Fears of a Triple Whammy: Influenza, Delta, and Omicron


Don’t look now, but influenza is making a comeback. What if it joins forces with COVID-19 variants?

The first known case of a person who’s been hit with the double whammy of influenza and COVID-19 has been reported in Israel, according to the Times of Israel. The dual infections were found in a pregnant woman who had not been vaccinated. The article notes that though some reports call it the first such case in the world, reports of people having flu and COVID-19 simultaneously had been documented in the United States as early as 2020.

However, the “twindemic” that health experts feared would overrun hospitals last year during flu season didn’t happen. That’s because the nonpharmaceutical COVID-19 mitigation tools—hand hygiene, masking, social distancing—had beaten back a flu surge, experts say. Those mitigation efforts have been relaxed and the results might be flu and COVID-19 combined.

Or even worse.

“We could get a triple whammy, with people getting the flu, on top of Delta, on top of Omicron,” says Linda Spaulding, RN-BC, CIC, CHEC, CHOP, a member of Infection Control Today®’s Editorial Advisory Board, who has written extensively about the dangers that flu and COVID-19 combined present to already overburdened health care systems.

Spaulding wrote ICT®’s cover story in October about influenza with the title: “Surging or Shackled? Flu Season Could Go Either Way.” Well, judging by data from the Centers for Disease Control and Prevention (CDC), at the moment it seems to be surging (see the chart below). “The number of influenza-associated hospitalizations [last flu season] was the lowest recorded since these data were first collected in 2005,” Spaulding wrote.

That was then, this is now.

Spaulding’s been giving advice to infection preventionists throughout the pandemic about the double threat.

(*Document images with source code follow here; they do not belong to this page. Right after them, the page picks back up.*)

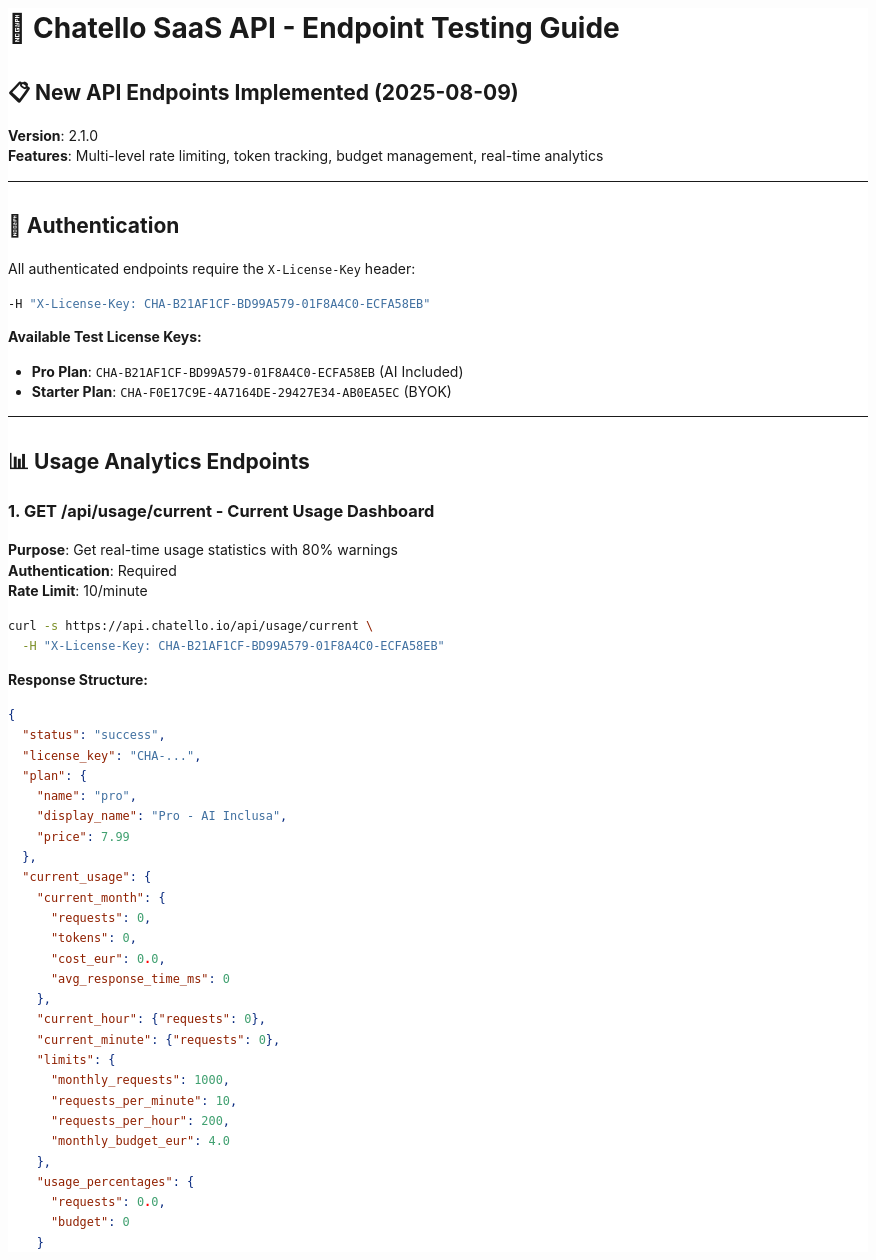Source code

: # 🧪 Chatello SaaS API - Endpoint Testing Guide

## 📋 New API Endpoints Implemented (2025-08-09)

**Version**: 2.1.0  
**Features**: Multi-level rate limiting, token tracking, budget management, real-time analytics

---

## 🔑 Authentication

All authenticated endpoints require the `X-License-Key` header:

```bash
-H "X-License-Key: CHA-B21AF1CF-BD99A579-01F8A4C0-ECFA58EB"
```

**Available Test License Keys:**
- **Pro Plan**: `CHA-B21AF1CF-BD99A579-01F8A4C0-ECFA58EB` (AI Included)
- **Starter Plan**: `CHA-F0E17C9E-4A7164DE-29427E34-AB0EA5EC` (BYOK)

---

## 📊 Usage Analytics Endpoints

### 1. **GET /api/usage/current** - Current Usage Dashboard
**Purpose**: Get real-time usage statistics with 80% warnings  
**Authentication**: Required  
**Rate Limit**: 10/minute  

```bash
curl -s https://api.chatello.io/api/usage/current \
  -H "X-License-Key: CHA-B21AF1CF-BD99A579-01F8A4C0-ECFA58EB"
```

**Response Structure:**
```json
{
  "status": "success",
  "license_key": "CHA-...",
  "plan": {
    "name": "pro",
    "display_name": "Pro - AI Inclusa",
    "price": 7.99
  },
  "current_usage": {
    "current_month": {
      "requests": 0,
      "tokens": 0,
      "cost_eur": 0.0,
      "avg_response_time_ms": 0
    },
    "current_hour": {"requests": 0},
    "current_minute": {"requests": 0},
    "limits": {
      "monthly_requests": 1000,
      "requests_per_minute": 10,
      "requests_per_hour": 200,
      "monthly_budget_eur": 4.0
    },
    "usage_percentages": {
      "requests": 0.0,
      "budget": 0
    }
```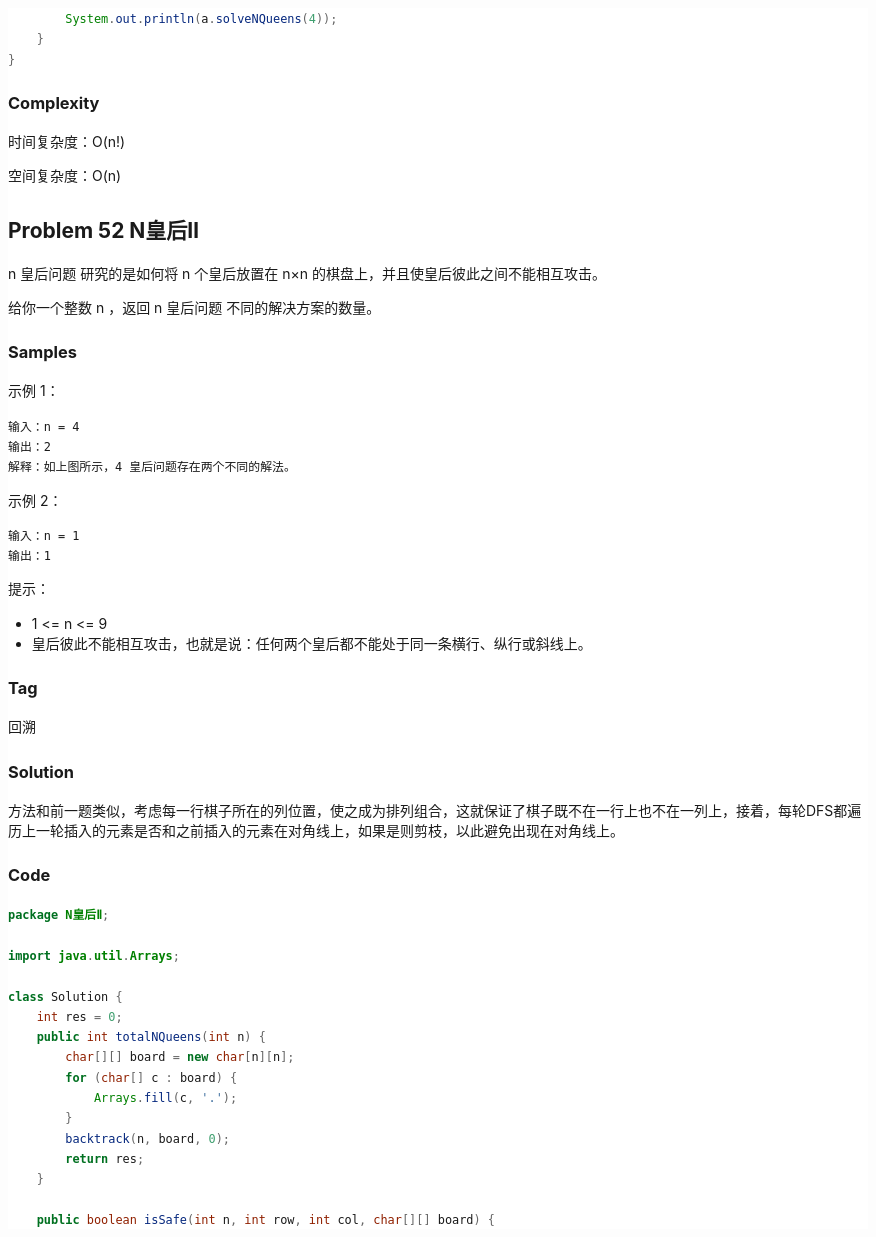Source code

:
 ```java
        System.out.println(a.solveNQueens(4));
    }
}
```

### Complexity

时间复杂度：O(n!)

空间复杂度：O(n)

## Problem 52 N皇后Ⅱ

n 皇后问题 研究的是如何将 n 个皇后放置在 n×n 的棋盘上，并且使皇后彼此之间不能相互攻击。

给你一个整数 n ，返回 n 皇后问题 不同的解决方案的数量。

### Samples

示例 1：

```
输入：n = 4
输出：2
解释：如上图所示，4 皇后问题存在两个不同的解法。
```


示例 2：

```
输入：n = 1
输出：1
```


提示：

- 1 <= n <= 9
- 皇后彼此不能相互攻击，也就是说：任何两个皇后都不能处于同一条横行、纵行或斜线上。

### Tag

回溯

### Solution

方法和前一题类似，考虑每一行棋子所在的列位置，使之成为排列组合，这就保证了棋子既不在一行上也不在一列上，接着，每轮DFS都遍历上一轮插入的元素是否和之前插入的元素在对角线上，如果是则剪枝，以此避免出现在对角线上。

### Code

```java
package N皇后Ⅱ;

import java.util.Arrays;

class Solution {
    int res = 0;
    public int totalNQueens(int n) {
        char[][] board = new char[n][n];
        for (char[] c : board) {
            Arrays.fill(c, '.');
        }
        backtrack(n, board, 0);
        return res;
    }

    public boolean isSafe(int n, int row, int col, char[][] board) {
```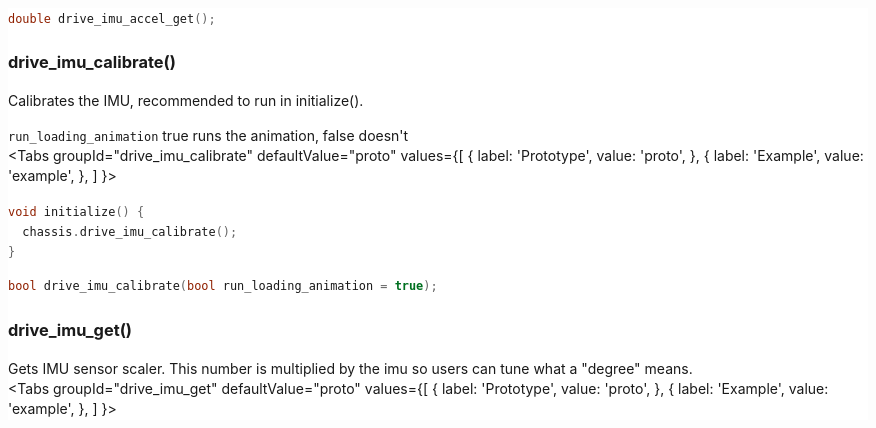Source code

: 
</TabItem>


<TabItem value="proto">

```cpp
double drive_imu_accel_get();
```

</TabItem>
</Tabs>




### drive_imu_calibrate()
Calibrates the IMU, recommended to run in initialize().   

`run_loading_animation` true runs the animation, false doesn't      
<Tabs
  groupId="drive_imu_calibrate"
  defaultValue="proto"
  values={[
    { label: 'Prototype',  value: 'proto', },
    { label: 'Example',  value: 'example', },
  ]
}>

<TabItem value="example">

```cpp
void initialize() {
  chassis.drive_imu_calibrate();
}
```

</TabItem>


<TabItem value="proto">

```cpp
bool drive_imu_calibrate(bool run_loading_animation = true);
```

</TabItem>
</Tabs>



### drive_imu_get()
Gets IMU sensor scaler.  This number is multiplied by the imu so users can tune what a "degree" means.     
<Tabs
  groupId="drive_imu_get"
  defaultValue="proto"
  values={[
    { label: 'Prototype',  value: 'proto', },
    { label: 'Example',  value: 'example', },
  ]
}>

In a Q&A with ICT® in August 2020, Spaulding said that infection preventionists have “been dealing with COVID enough, so they know that they have to isolate, they have to wear PPE. For flu, we wouldn’t be suggesting the same PPE as we do for COVID. But you’re not going to have a flu ward, a COVID ward, say like in long-term care, because you’re not going to know if it’s COVID or flu.”

About facing a double or triple whammy of flu and some COIVD-19 strain, Spaulding says that “there’s nothing special that IPs can do except just continue monitoring. There’s no way to prevent, unless people would just put a darn mask on.”

In June 2021, ICT® interviewed Lynnette Brammer, who heads the CDC's Domestic Influenza Surveillance team. Brammer was asked if the fact that COVID-19 resulted in a flu season with the lowest number of cases since records had been kept—2,038 from September 27, 2020, to April 24, 2021—might make it more difficult to make a flu vaccine for this year. Flu vaccines are based on the data collected from the preceding year.

“We haven’t had as much data as we did in previous years, but we did still have a good bit of data,” Brammer said. “There weren’t a lot of influenza viruses circulating anywhere, but there were some.”

Spaulding says that she’s not surprised that the flu has rebounded this year. The CDC’s Weekly Influenza Surveillance Report for the week ending December 25, 2021, states that “most of the H3N2 viruses so far are genetically closely related to the vaccine virus, but there are some antigenic differences that have developed as H3N2 viruses have continued to evolve.”

Spaulding contends that the CDC “got it wrong” when it created the flu vaccine for this year, and not because of a lack of data. “I think it just happened,” Spaulding says. “They do their best to try to determine what flu is going to affect people from year to year and sometimes they make a good guess and sometimes they just miss it.”